A Glenrothes mum is warning parents of the dangers of batteries after her daughter ended up in hospital when she swallowed one.
Nine-year-old Sarah Wallace was left in agony after ingesting the button battery, which had come out of a remote control for a night light.
She told mum Joanne she had swallowed a piece of metal – so Joanne rushed her daughter to Victoria Hospital in Kirkcaldy, where x-rays confirmed that the battery was lodged in Sarah’s oesophagus.
Joanne said: “Within 10 minutes of swallowing the battery, Sarah was screaming in pain and couldn’t breathe properly.
“We rushed to the emergency department knowing how serious the situation was.
“When Sarah was sick, the battery became dislodged from her throat, but what was once silver and shiny had turned black and was leaking.”
Sarah was transferred to Edinburgh for further tests and scans to understand how much damage the battery had caused, and whether further treatment would be needed.

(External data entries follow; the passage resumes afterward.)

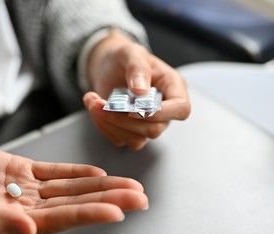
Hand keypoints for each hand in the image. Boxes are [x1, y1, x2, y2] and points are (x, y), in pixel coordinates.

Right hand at [0, 142, 147, 233]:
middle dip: (109, 200)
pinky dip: (76, 173)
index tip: (118, 210)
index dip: (90, 214)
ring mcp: (26, 190)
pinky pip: (55, 173)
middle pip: (75, 204)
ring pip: (71, 188)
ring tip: (129, 185)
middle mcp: (25, 210)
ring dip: (101, 186)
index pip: (60, 220)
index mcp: (12, 224)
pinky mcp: (22, 171)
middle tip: (139, 197)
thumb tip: (27, 230)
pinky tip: (97, 173)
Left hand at [83, 32, 190, 149]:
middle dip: (123, 118)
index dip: (160, 113)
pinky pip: (119, 139)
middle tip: (99, 101)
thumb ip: (138, 68)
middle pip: (154, 129)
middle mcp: (164, 110)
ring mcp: (148, 124)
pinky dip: (103, 126)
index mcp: (173, 88)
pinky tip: (96, 108)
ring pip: (136, 140)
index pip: (181, 109)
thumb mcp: (130, 53)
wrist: (106, 65)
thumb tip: (141, 91)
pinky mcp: (130, 132)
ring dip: (110, 123)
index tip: (134, 107)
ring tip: (93, 101)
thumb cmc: (124, 57)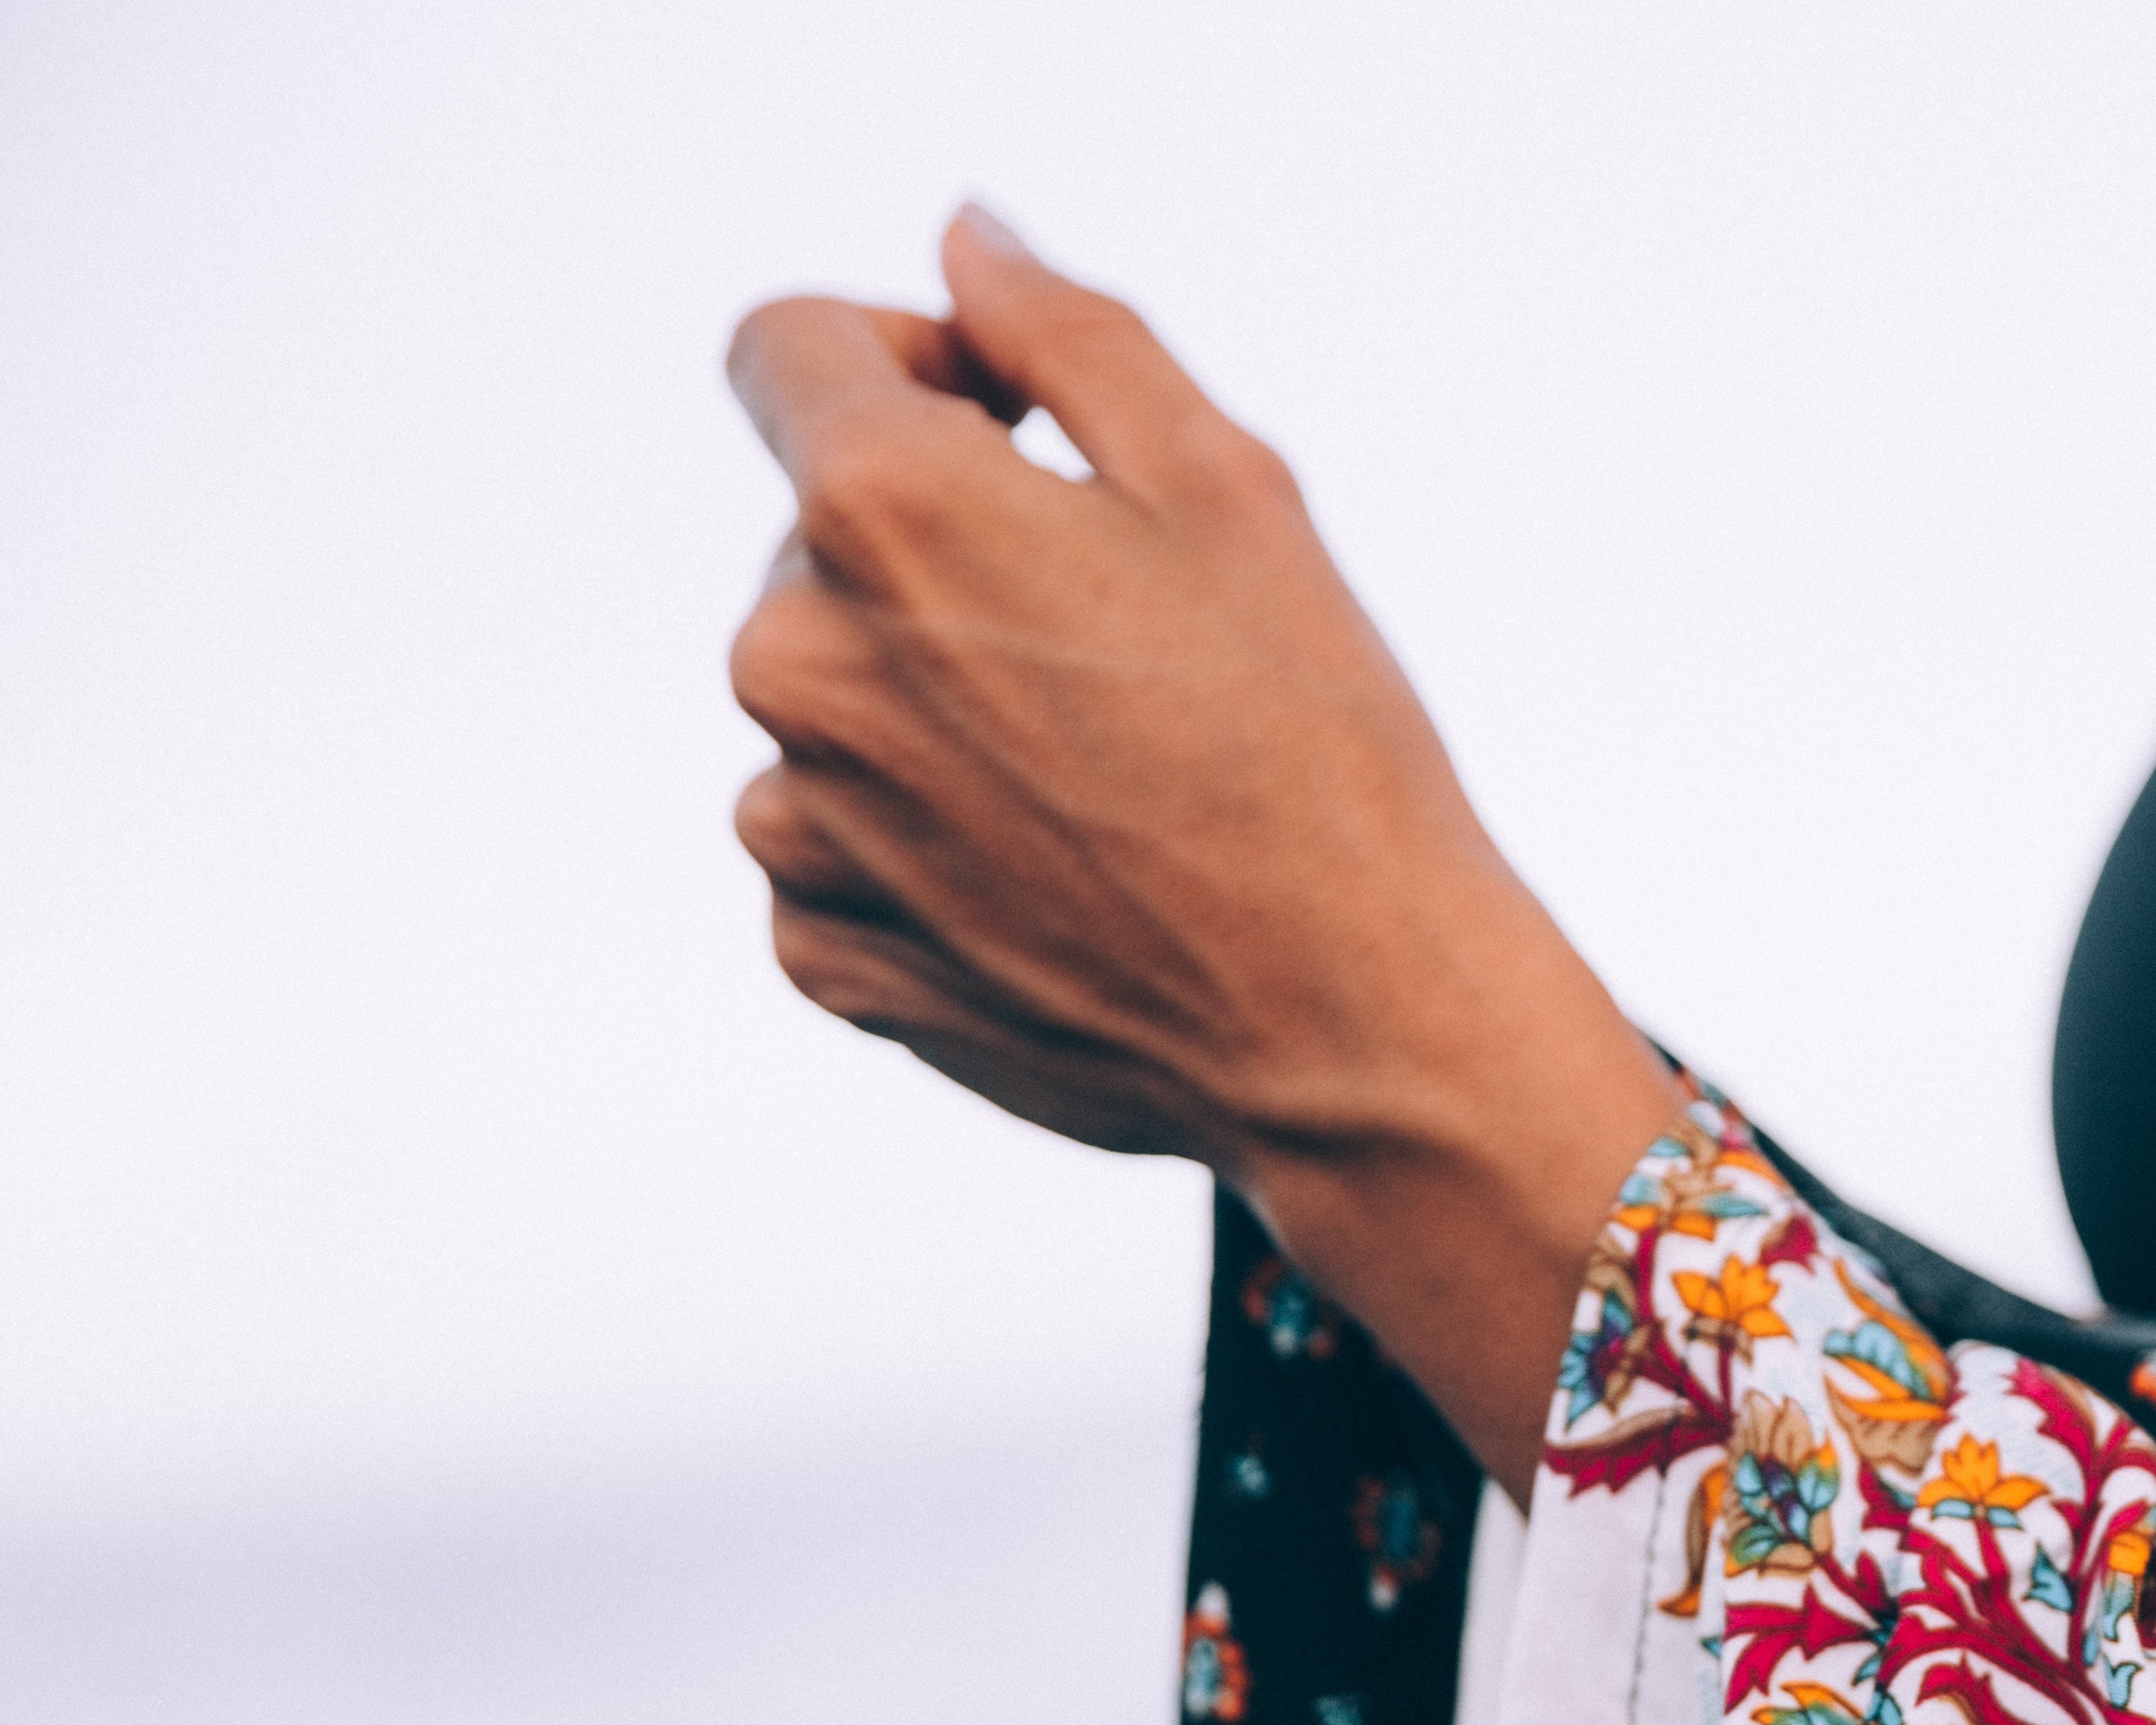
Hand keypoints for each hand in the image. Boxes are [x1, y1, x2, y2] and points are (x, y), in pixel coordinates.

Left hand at [725, 207, 1675, 1477]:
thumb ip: (1067, 334)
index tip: (1008, 429)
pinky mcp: (830, 953)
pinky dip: (929, 848)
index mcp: (882, 512)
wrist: (1357, 1028)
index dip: (904, 362)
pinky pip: (841, 853)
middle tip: (1124, 651)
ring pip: (832, 704)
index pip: (785, 348)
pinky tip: (1067, 876)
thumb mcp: (1229, 484)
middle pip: (819, 543)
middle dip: (943, 561)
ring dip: (935, 711)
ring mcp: (801, 824)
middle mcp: (797, 662)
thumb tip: (965, 253)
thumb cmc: (1320, 754)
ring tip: (1103, 782)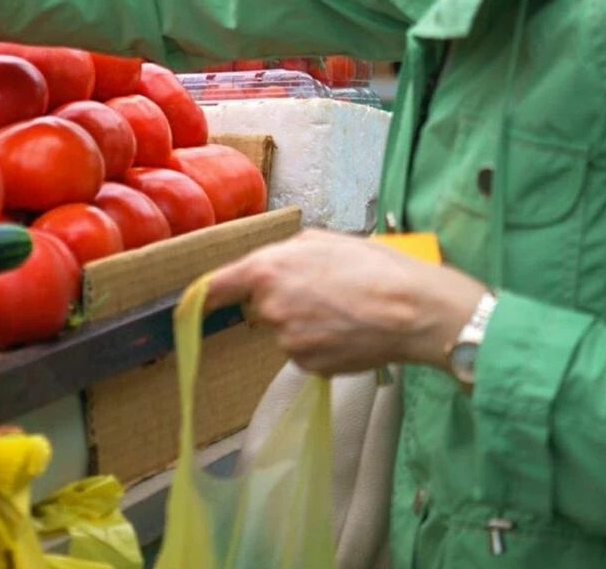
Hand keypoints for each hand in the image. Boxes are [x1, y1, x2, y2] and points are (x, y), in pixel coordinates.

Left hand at [204, 230, 487, 375]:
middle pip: (263, 307)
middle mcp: (269, 308)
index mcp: (267, 270)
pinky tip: (349, 332)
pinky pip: (305, 352)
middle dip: (286, 300)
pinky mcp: (307, 365)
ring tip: (346, 310)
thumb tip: (273, 263)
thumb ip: (286, 253)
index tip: (192, 301)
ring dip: (307, 323)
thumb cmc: (375, 267)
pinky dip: (322, 344)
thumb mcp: (324, 240)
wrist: (413, 310)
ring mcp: (287, 340)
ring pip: (287, 330)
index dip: (204, 294)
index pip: (218, 285)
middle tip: (327, 291)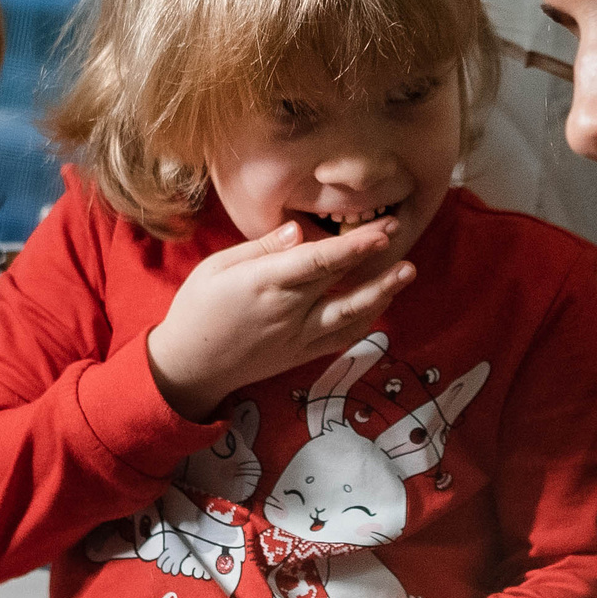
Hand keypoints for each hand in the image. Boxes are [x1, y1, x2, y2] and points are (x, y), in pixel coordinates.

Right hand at [146, 220, 413, 419]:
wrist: (189, 367)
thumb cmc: (197, 309)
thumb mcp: (217, 267)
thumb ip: (260, 248)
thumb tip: (297, 231)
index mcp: (263, 284)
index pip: (318, 261)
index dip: (353, 246)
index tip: (380, 231)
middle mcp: (287, 312)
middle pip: (342, 284)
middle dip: (376, 259)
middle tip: (399, 230)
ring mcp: (297, 338)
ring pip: (351, 316)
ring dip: (382, 293)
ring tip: (407, 271)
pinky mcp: (301, 355)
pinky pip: (342, 338)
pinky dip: (365, 320)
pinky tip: (380, 302)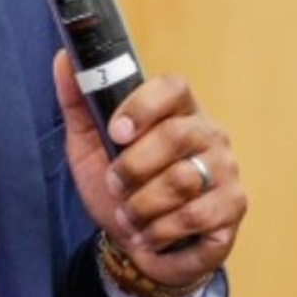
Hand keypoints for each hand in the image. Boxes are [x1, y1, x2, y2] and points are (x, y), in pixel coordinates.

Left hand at [53, 49, 246, 287]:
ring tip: (126, 216)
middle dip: (133, 166)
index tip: (115, 132)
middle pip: (176, 135)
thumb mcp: (87, 142)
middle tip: (113, 184)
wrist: (132, 240)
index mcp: (176, 109)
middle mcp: (208, 133)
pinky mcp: (233, 208)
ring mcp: (226, 169)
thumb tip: (63, 57)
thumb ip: (77, 100)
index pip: (173, 87)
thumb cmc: (113, 183)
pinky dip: (161, 230)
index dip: (143, 106)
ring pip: (183, 180)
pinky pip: (197, 217)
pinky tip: (147, 235)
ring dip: (142, 204)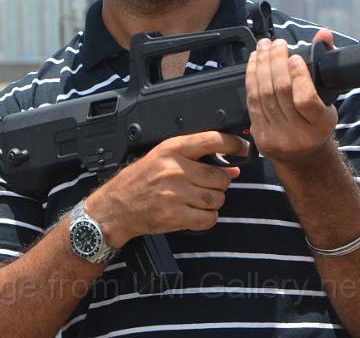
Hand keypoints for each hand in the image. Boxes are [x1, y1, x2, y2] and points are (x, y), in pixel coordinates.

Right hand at [85, 131, 247, 248]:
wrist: (115, 206)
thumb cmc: (140, 180)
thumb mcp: (163, 158)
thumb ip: (195, 159)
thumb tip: (232, 169)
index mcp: (172, 149)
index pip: (212, 140)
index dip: (234, 144)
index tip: (244, 148)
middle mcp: (174, 169)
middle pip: (221, 176)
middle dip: (221, 182)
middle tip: (210, 184)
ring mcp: (175, 194)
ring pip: (217, 198)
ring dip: (215, 201)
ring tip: (200, 199)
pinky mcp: (174, 216)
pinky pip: (208, 219)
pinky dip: (207, 218)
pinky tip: (196, 213)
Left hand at [245, 29, 337, 165]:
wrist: (303, 158)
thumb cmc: (317, 123)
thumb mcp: (328, 99)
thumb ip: (325, 64)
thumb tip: (324, 33)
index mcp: (321, 125)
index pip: (306, 100)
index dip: (298, 76)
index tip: (295, 57)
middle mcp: (299, 134)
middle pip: (280, 92)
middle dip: (275, 62)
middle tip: (276, 44)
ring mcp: (277, 136)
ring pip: (263, 95)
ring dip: (261, 65)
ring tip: (263, 47)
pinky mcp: (260, 135)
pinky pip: (251, 102)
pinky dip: (251, 78)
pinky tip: (253, 62)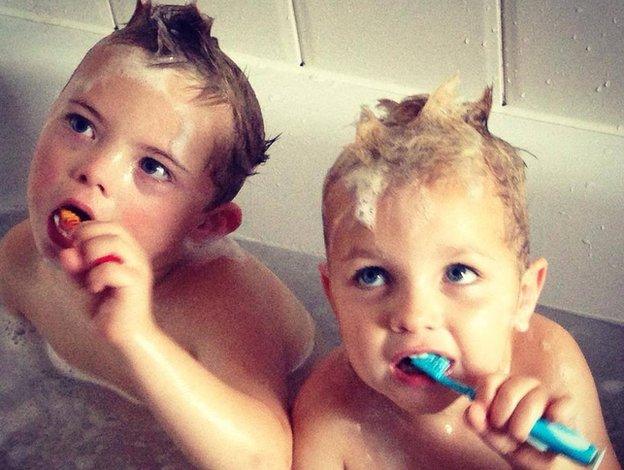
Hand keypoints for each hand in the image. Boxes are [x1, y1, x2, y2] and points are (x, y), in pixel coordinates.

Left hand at [58, 221, 154, 344]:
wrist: (124, 337)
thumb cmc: (106, 310)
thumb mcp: (83, 283)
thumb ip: (75, 267)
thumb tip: (66, 250)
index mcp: (127, 252)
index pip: (109, 225)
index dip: (87, 229)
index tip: (74, 247)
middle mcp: (136, 256)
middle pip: (113, 228)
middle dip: (87, 238)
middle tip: (80, 260)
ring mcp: (138, 268)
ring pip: (113, 242)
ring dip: (92, 254)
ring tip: (88, 274)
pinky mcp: (136, 283)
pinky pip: (110, 269)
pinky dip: (95, 277)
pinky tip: (95, 289)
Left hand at [465, 373, 578, 468]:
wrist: (541, 464)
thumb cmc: (517, 447)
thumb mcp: (496, 440)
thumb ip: (481, 426)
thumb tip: (471, 410)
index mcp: (504, 389)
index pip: (492, 379)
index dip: (486, 394)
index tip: (484, 412)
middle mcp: (524, 387)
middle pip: (512, 387)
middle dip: (503, 410)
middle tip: (501, 427)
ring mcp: (546, 395)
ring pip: (534, 396)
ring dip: (524, 418)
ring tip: (519, 435)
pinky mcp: (566, 407)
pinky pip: (563, 404)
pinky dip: (557, 413)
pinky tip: (551, 423)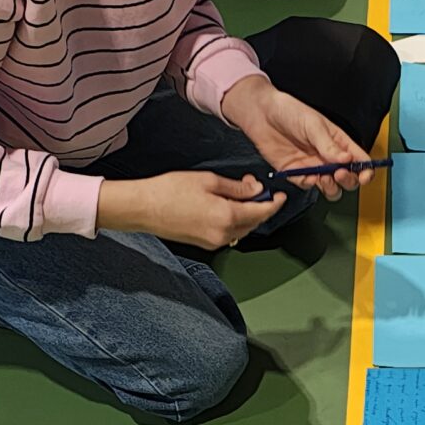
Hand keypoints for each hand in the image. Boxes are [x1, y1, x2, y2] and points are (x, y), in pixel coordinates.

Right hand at [97, 169, 277, 249]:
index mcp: (227, 217)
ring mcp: (214, 241)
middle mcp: (223, 234)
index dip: (274, 203)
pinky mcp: (205, 243)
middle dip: (259, 204)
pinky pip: (228, 232)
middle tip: (252, 185)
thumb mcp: (208, 181)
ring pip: (242, 228)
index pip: (262, 212)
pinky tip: (225, 206)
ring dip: (246, 213)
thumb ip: (237, 188)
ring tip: (236, 193)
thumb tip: (256, 191)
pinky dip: (233, 220)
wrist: (143, 208)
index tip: (281, 195)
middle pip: (254, 222)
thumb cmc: (169, 191)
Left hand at [219, 75, 375, 203]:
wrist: (261, 114)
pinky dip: (311, 185)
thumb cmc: (289, 111)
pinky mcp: (296, 174)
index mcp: (338, 142)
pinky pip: (309, 186)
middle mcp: (328, 157)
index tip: (365, 175)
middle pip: (348, 178)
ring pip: (331, 188)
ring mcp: (313, 167)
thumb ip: (329, 145)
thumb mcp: (313, 124)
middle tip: (340, 173)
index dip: (366, 170)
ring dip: (332, 187)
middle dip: (349, 180)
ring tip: (326, 178)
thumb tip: (347, 160)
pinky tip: (309, 177)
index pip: (360, 160)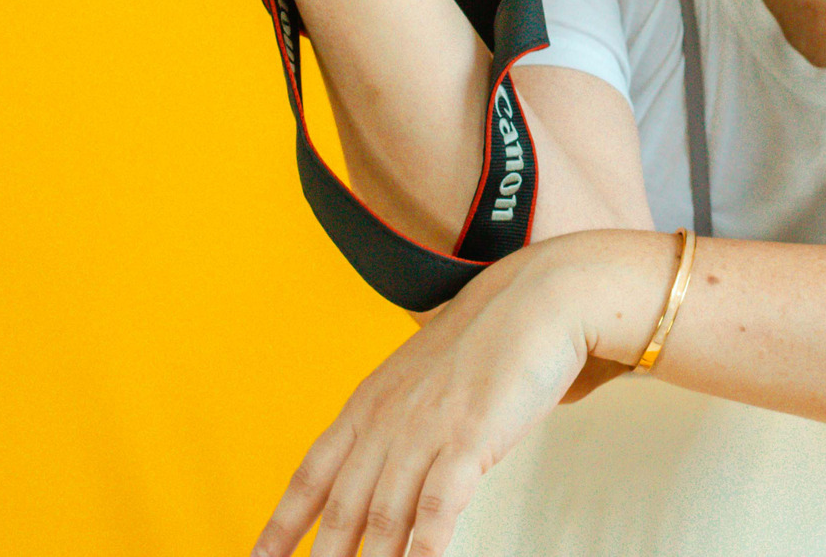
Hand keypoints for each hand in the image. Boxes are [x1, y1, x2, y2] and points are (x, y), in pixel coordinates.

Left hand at [255, 233, 673, 556]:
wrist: (544, 294)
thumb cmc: (496, 333)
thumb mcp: (429, 374)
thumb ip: (408, 415)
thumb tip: (404, 453)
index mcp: (372, 400)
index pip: (312, 473)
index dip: (282, 523)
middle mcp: (389, 417)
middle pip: (342, 506)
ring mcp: (427, 428)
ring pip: (384, 516)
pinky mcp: (470, 437)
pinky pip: (437, 506)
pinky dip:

Potentially fatal if swallowed
Joanne continued: “The tests showed that the damage caused by the battery was relatively small and should leave minimal scarring, which we hope will mean that Sarah will not require any further treatment.
“The whole ordeal though was terrifying, but we were incredibly lucky.
“For many other children, the same situation could have been fatal.
“Button batteries are in so many things around the house, from TV remotes to children’s toys.
“To all parents and guardians, I urge you to check where these items are stored, and to make sure that battery compartments can’t be easily accessed.”
Consultant Joe Meredith, who carried out the procedures at NHS Lothian’s Royal Hospital for Children and Young People, says Joanne’s quick actions had averted a potential tragedy.
He said: “Sarah is really lucky, thanks to her mum’s quick action the damage caused by the button battery was small.
“The situation however, could have been entirely different. If a button battery is swallowed it can cause serious damage to internal organs which can be fatal.”
‘Don’t delay taking them to hospital’
He added: “With Christmas fast approaching, I would urge parents to be extra vigilant as button batteries are often found in decorations and children’s toys.
“If you think your child has swallowed a battery, take them to the nearest A&E department as quickly as possible.
“Do not give them anything to eat or drink or try to make them sick.
“If possible, try to find out what sort of battery your child swallowed, but do not delay taking them to hospital.”